United Nations human rights experts said Wednesday that jailed Russian opposition leader Alexey Navalny’s life is in “serious danger” and appealed to Moscow to allow Navalny to seek emergency medical treatment in another country.
“We urge the Russian authorities to ensure Mr. Navalny has access to his own doctors and to allow him to be evacuated for urgent medical treatment abroad, as they did in August 2020,” the experts said in a statement.
The 44-year-old Kremlin critic has been detained since January in a high security prison under conditions that may amount to torture, said the experts, who also contend he has been “denied access to adequate medical care.”
The Kremlin did not immediately respond to the U.N. experts.
Navalny began a hunger strike three weeks ago, about two months after his immediate January 17 arrest upon arrival in Moscow for alleged parole violations after returning from Germany, where he spent five months recovering from a nerve agent poisoning in Russia.
Russia’s Federal Penitentiary Service said Navalny violated the probation terms of his suspended sentence from a 2014 money laundering conviction, which he denounced as politically motivated.
Navalny has accused Russian President Vladimir Putin of ordering Russia’s security services to poison him, a charge the Kremlin has repeatedly denied.
Several European laboratories have confirmed that Navalny was poisoned with Novichok, a nerve agent developed by the former Soviet Union.

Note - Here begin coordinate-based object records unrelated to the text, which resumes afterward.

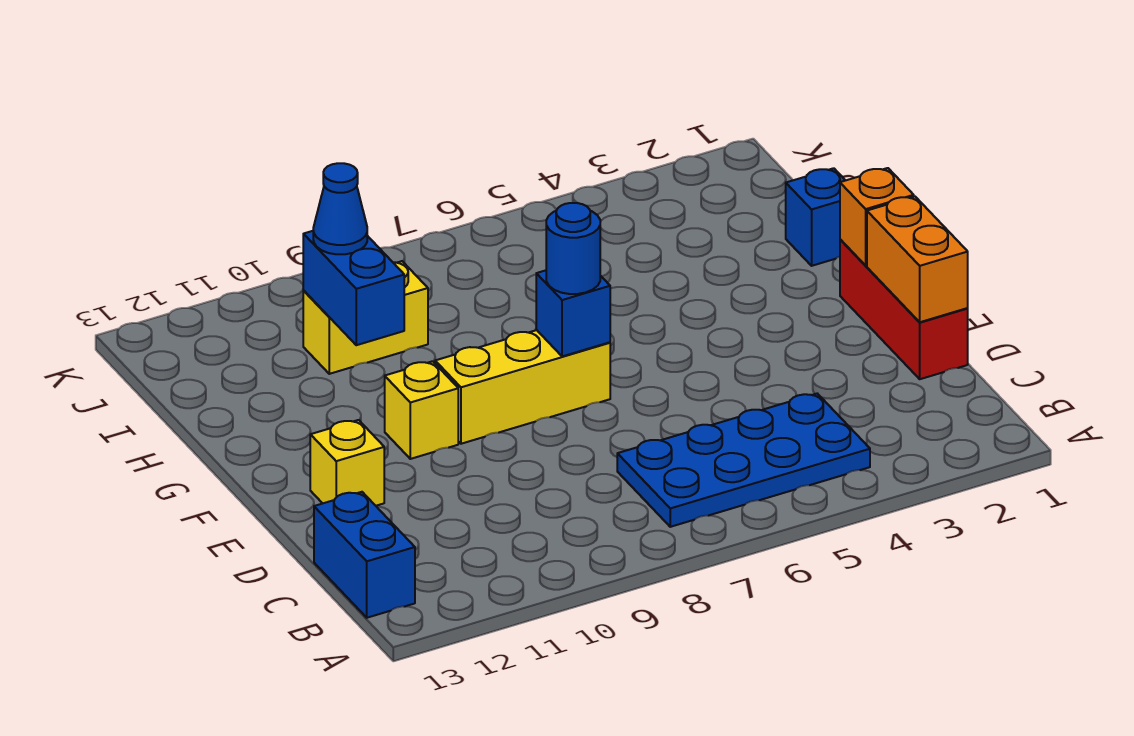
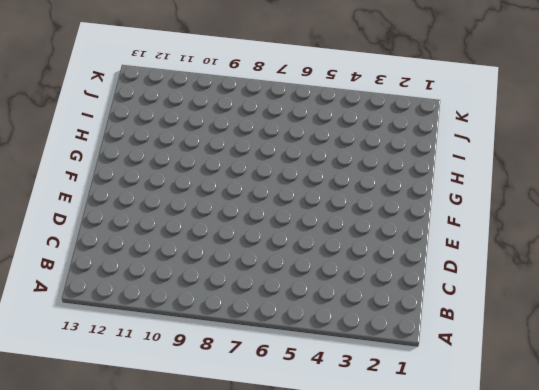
none -> blue 2x4 plate [617,394,870,527]
none -> blue 1x2 brick [314,492,415,618]
none -> red 1x3 brick [840,239,968,379]

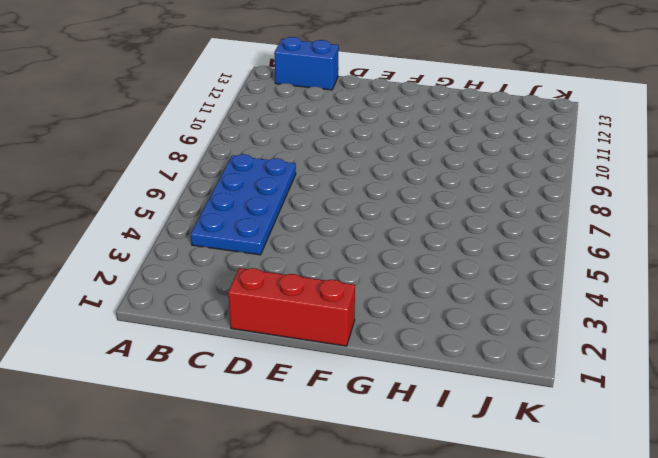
none -> yellow 1x1 brick [310,420,384,506]
none -> yellow 1x3 brick [435,330,610,444]
none -> yellow 1x1 brick [385,361,458,459]

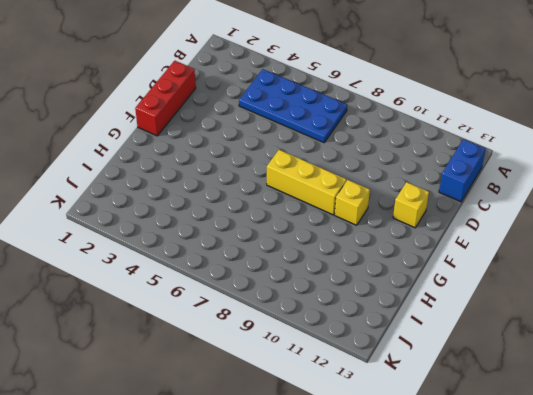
none -> blue 1x1 brick [786,168,845,266]
none -> yellow 1x2 brick [303,261,428,374]
none -> orange 1x2 brick [867,196,968,322]

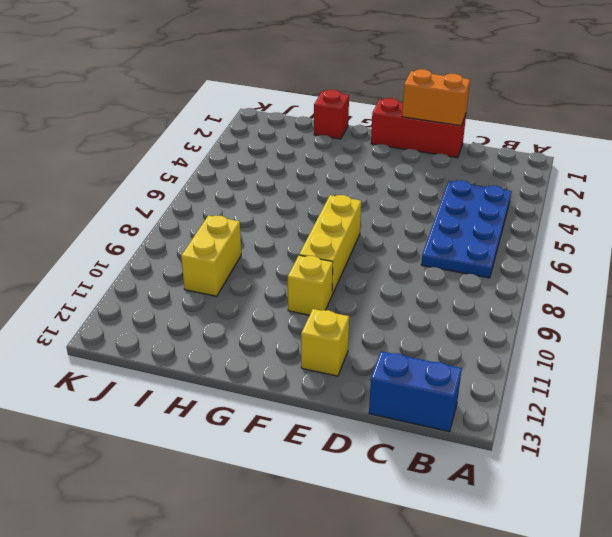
red 1x1 brick [314,90,349,139] -> blue 1x1 brick [786,168,845,266]
none -> orange 1x1 brick [840,168,914,266]
none -> blue 1x1 brick [536,270,610,356]
none -> blue 1x2 brick [303,231,404,345]

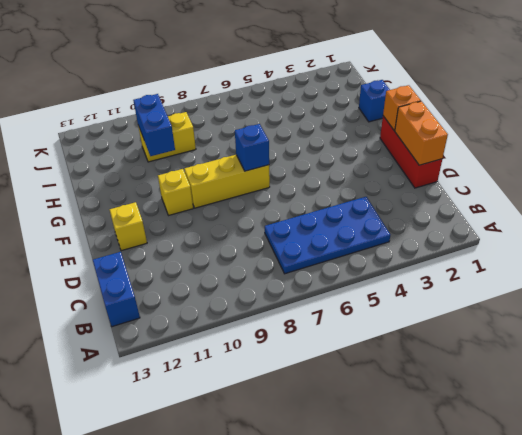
none -> blue 1x1 round brick [546,203,600,294]
none -> blue 1x1 cone [313,163,367,254]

A Russian court ruled earlier this year that Navalny must remain in jail, rejecting an appeal. The United States and other Western countries have strongly condemned Navalny’s arrest and demanded his unconditional release.
Navalny's jailing sparked very large protests across Russia shortly after his arrest, with tens of thousands of people demanding his release and chanting anti-Putin slogans.
Police arrested scores of Navalny supporters who protested Wednesday across Russia, according to OVD-info, a Russian human rights monitoring group.
The U.N. experts who issued the warning about Navalny’s health are Special Rapporteurs Irene Khan, Nils Melzer, Morris Tidball-Binz and Tlaleng Mofokeng.